Anesthesia Coding Alert

Compliance:

HHS Switches Up Your Potential HIPAA Breach Penalty Fees

Big changes to annual limits are being implemented.

In an announcement that shocked providers across the U.S., the Department of Health and Human Services (HHS) announced new Civil Monetary Penalty (CMP) guidance this spring. Despite mounting collections in 2018, the feds announced that they were drastically reducing penalty caps for HIPAA violations — active immediately.

Background: HHS published the “Notification of Enforcement Discretion Regarding HIPAA Civil Money Penalties” in the Federal Register on April 30. Acting on HITECH Act provisions, HHS determined that current CMP caps for HIPAA violations do not differentiate accordingly with the levels of culpability under the four Tiers, indicates the release.

Under the current HIPAA Enforcement Rule, HHS “applies an annual upper limit of $1.5 million for each of the four culpability tiers,” reminds the notice. However, that kind of one-fine-fits-all methodology doesn’t seem fair and contributes to the feds’ reasoning. “HHS modified this approach and will now apply a different annual cap to each Tier, thus making the Tiers more meaningful and softening the financial impact of HIPAA violations that fall into the lower Tiers,” explain attorneys H. Carol Saul and Madison M. Pool in the Atlanta office of Arnall Golden Gregory LLP, in online analysis of the notice.

More details: According to HHS, CMP caps needed to be updated to align with culpability levels outlined in the HITECH Act.

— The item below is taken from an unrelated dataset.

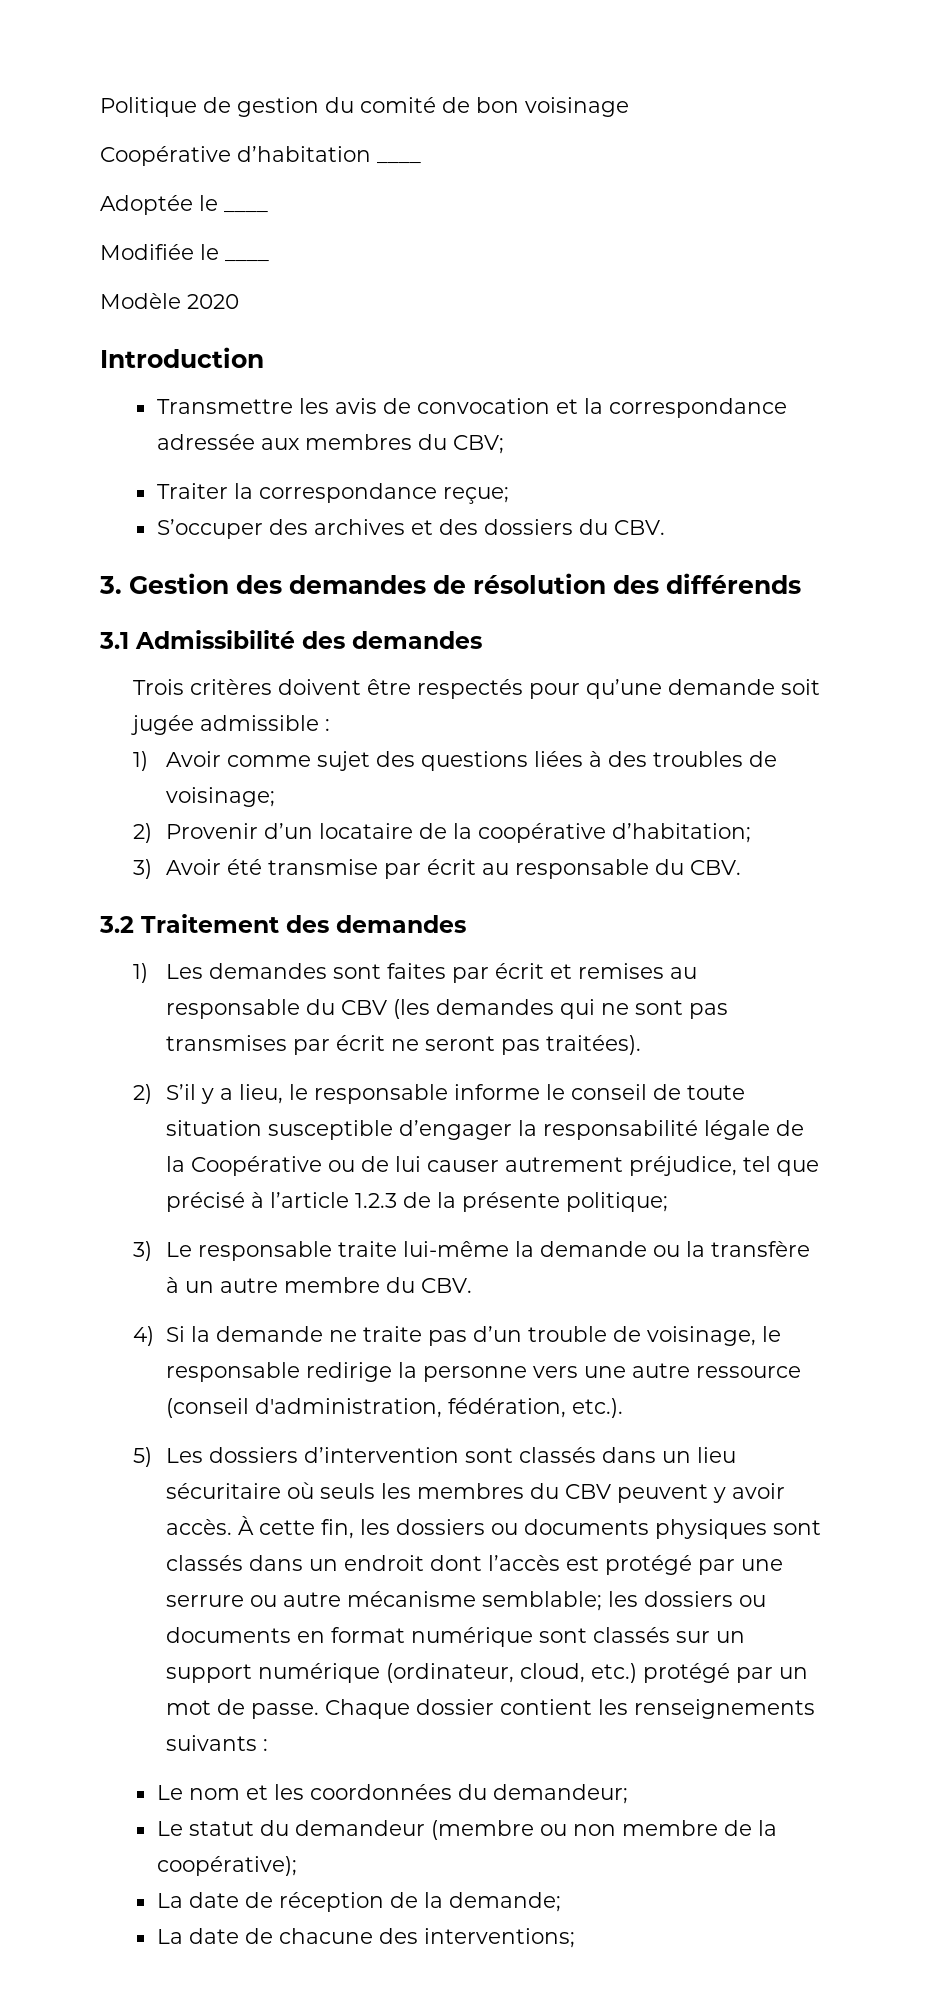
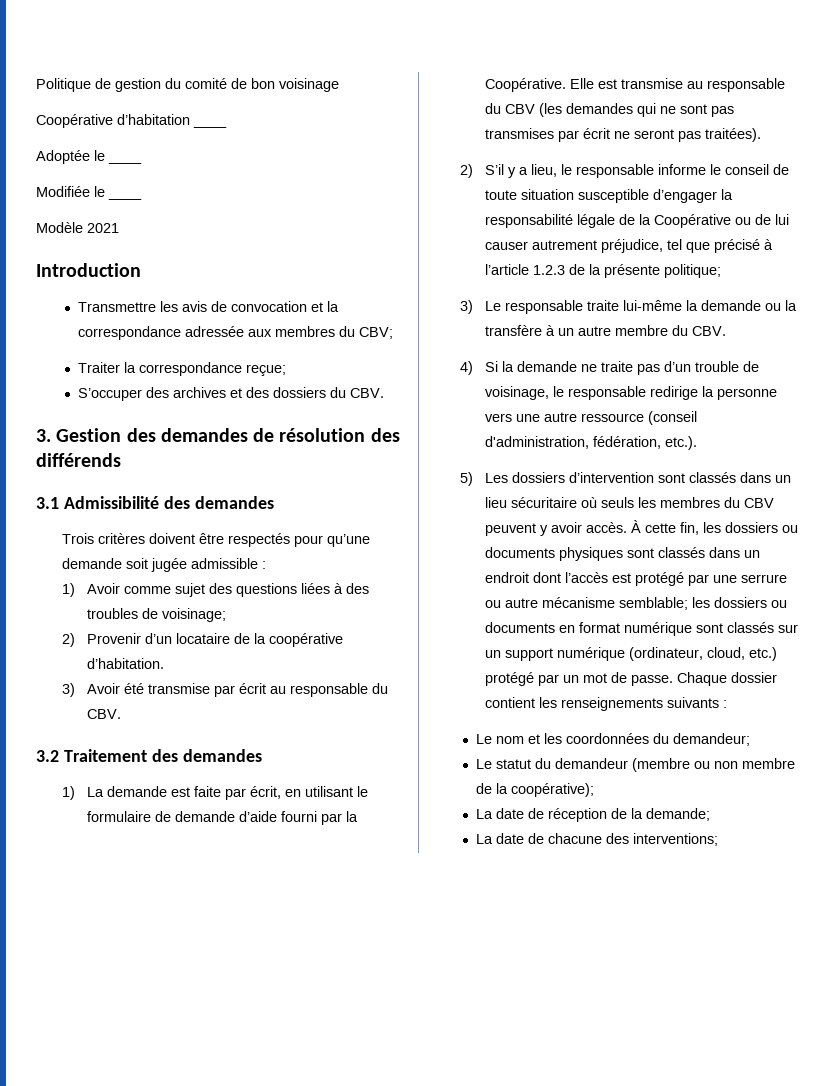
[187,294,239,309] 2020 -> [87,223,119,233] 2021
[612,823,752,843] d’habitation; -> [87,658,165,669] d’habitation.
[166,963,665,983] Les demandes sont faites par écrit et remises -> [87,786,369,800] [87,811,359,825] [485,78,684,92] La demande est faite par écrit, en utilisant le formulaire de demande d’aide fourni par la Coopérative. Elle est transmise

In simple terms, it didn’t seem fair that a covered entity (CE) who unknowingly committed a HIPAA violation (Tier 1) should have the same annual limit and financial accountability as a CE who willfully neglected to correct actions that led to a HIPAA violation (Tier 4).

“While most of the annual maximums have been reduced, the concept of tying the penalty to the level of culpability has been in the law all along, and the former $1.5 million annual limit for any type violation didn’t reflect that,” says Jim Sheldon-Dean, founder and director of compliance services for Lewis Creek Systems, LLC in Charlotte, Vt. “But keep in mind that the maximums are for any one violation type, and in an incident, there are usually several rules at play, so the maximums can easily be multiplied.”

Take a look at an overview of the CMP cap changes:

Prepare for the Possibility of More Scrutiny

The reduced limits are sure to come as a relief to providers worried about the financial aftershocks of a breach, but experts warn that practices aren’t off the HIPAA compliance hook. In fact, the changes signal to many that the HHS Office for Civil Rights (OCR) is placing more importance on following through on risk management than ever before. And CEs racking up violations must prepare themselves for heightened scrutiny of their compliance planning.

“If an organization does not do a sufficient job of addressing the rules, an incomplete compliance effort, such as ignoring repeated recommendations to reduce risks, can easily be seen as a more culpable situation,” Sheldon-Dean warns. This puts “the entity into a higher penalty bracket, and the new distinction between penalty levels may provide a greater opportunity for HHS to reasonably use the ‘willful neglect’ levels of penalty.”

That’s why it may be more fiscally savvy to put your money into risk assessment and analysis upfront instead of after the fact.